-- Material for this task follows --

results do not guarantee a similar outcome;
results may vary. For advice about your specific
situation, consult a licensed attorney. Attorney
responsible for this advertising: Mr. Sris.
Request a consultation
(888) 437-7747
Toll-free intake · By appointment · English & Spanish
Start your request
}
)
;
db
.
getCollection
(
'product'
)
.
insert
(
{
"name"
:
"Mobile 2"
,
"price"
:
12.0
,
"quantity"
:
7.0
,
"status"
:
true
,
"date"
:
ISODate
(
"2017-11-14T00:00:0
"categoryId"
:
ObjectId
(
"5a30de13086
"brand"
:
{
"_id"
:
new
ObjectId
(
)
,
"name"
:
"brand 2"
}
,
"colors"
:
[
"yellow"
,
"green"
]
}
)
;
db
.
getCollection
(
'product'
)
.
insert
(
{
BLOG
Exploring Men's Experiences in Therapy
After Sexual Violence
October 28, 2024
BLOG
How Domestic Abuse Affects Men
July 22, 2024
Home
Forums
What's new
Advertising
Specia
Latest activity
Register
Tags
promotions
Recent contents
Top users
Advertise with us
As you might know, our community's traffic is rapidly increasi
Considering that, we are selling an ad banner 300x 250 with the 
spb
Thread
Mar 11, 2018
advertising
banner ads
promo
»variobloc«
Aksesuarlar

-- Material for this task concluded --
-- Material for this task follows --

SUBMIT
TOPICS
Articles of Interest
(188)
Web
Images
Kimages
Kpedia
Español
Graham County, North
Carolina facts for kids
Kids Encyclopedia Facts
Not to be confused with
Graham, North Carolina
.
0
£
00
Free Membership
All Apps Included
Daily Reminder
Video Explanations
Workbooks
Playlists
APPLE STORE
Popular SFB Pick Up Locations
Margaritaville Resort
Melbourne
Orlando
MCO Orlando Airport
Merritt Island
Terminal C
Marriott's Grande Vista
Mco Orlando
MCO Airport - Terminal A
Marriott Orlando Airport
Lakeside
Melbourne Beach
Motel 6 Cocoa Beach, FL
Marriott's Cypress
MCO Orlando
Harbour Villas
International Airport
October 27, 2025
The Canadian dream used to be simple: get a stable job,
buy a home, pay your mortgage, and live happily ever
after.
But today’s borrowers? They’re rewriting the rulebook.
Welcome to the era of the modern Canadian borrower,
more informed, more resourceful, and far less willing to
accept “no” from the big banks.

-- Material for this task concluded --
-- Material for this task follows --

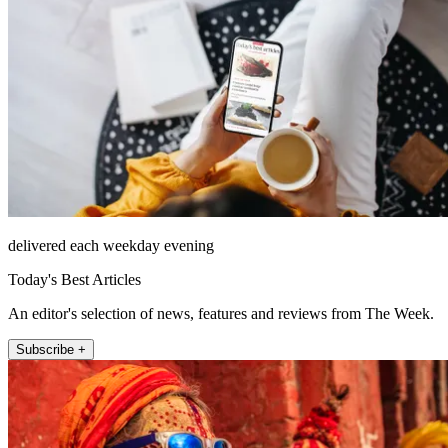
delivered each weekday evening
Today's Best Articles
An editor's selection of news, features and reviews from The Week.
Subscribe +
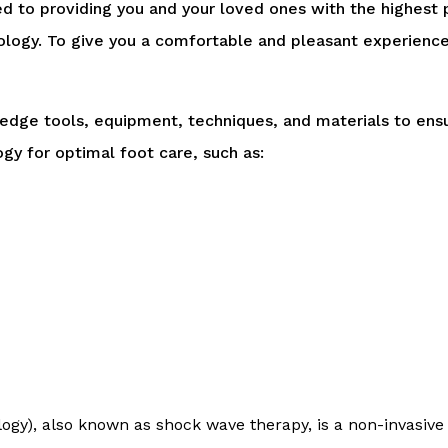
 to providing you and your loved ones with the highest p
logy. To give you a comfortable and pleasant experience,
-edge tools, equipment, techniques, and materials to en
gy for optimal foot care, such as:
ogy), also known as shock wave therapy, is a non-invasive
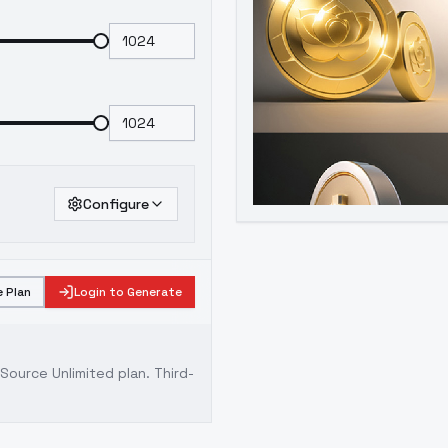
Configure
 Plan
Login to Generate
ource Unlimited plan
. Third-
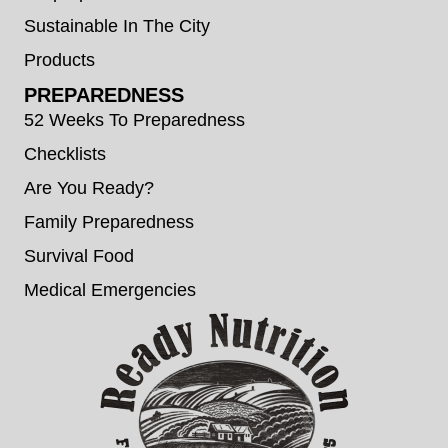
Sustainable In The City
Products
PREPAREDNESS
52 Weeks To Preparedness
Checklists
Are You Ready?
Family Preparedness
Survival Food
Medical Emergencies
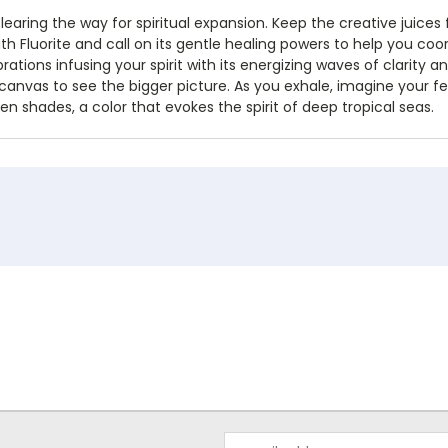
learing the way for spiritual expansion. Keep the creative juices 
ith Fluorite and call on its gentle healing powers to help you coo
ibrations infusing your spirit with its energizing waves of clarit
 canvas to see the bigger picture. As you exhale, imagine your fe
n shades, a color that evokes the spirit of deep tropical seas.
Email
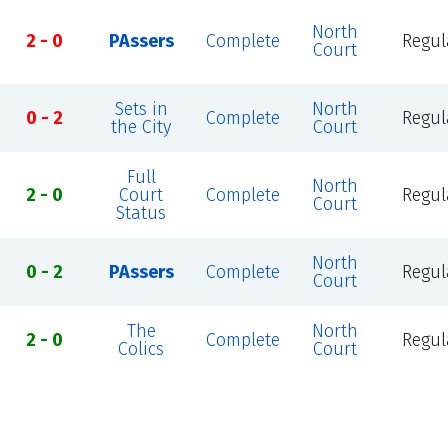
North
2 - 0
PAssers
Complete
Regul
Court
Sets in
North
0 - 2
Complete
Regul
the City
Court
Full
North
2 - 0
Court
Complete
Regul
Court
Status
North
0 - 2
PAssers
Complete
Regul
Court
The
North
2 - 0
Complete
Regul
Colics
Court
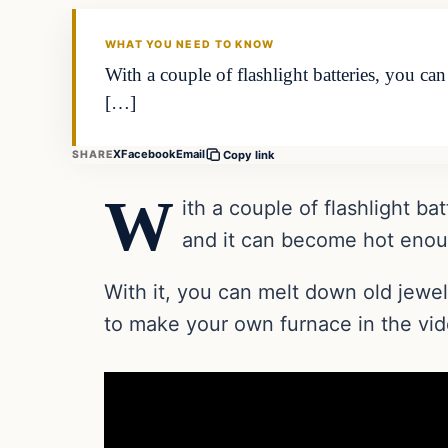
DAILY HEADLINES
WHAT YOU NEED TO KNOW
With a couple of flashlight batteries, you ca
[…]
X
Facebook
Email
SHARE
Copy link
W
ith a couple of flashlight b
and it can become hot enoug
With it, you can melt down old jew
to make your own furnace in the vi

-- Material for this task concluded --

Problem statement:
Copy the entries above exactly, but only from the line holding "results do not guarantee a similar outcome;" through the line holding "(888) 437-7747", both included.

Task solution:
results do not guarantee a similar outcome;
results may vary. For advice about your specific
situation, consult a licensed attorney. Attorney
responsible for this advertising: Mr. Sris.
Request a consultation
(888) 437-7747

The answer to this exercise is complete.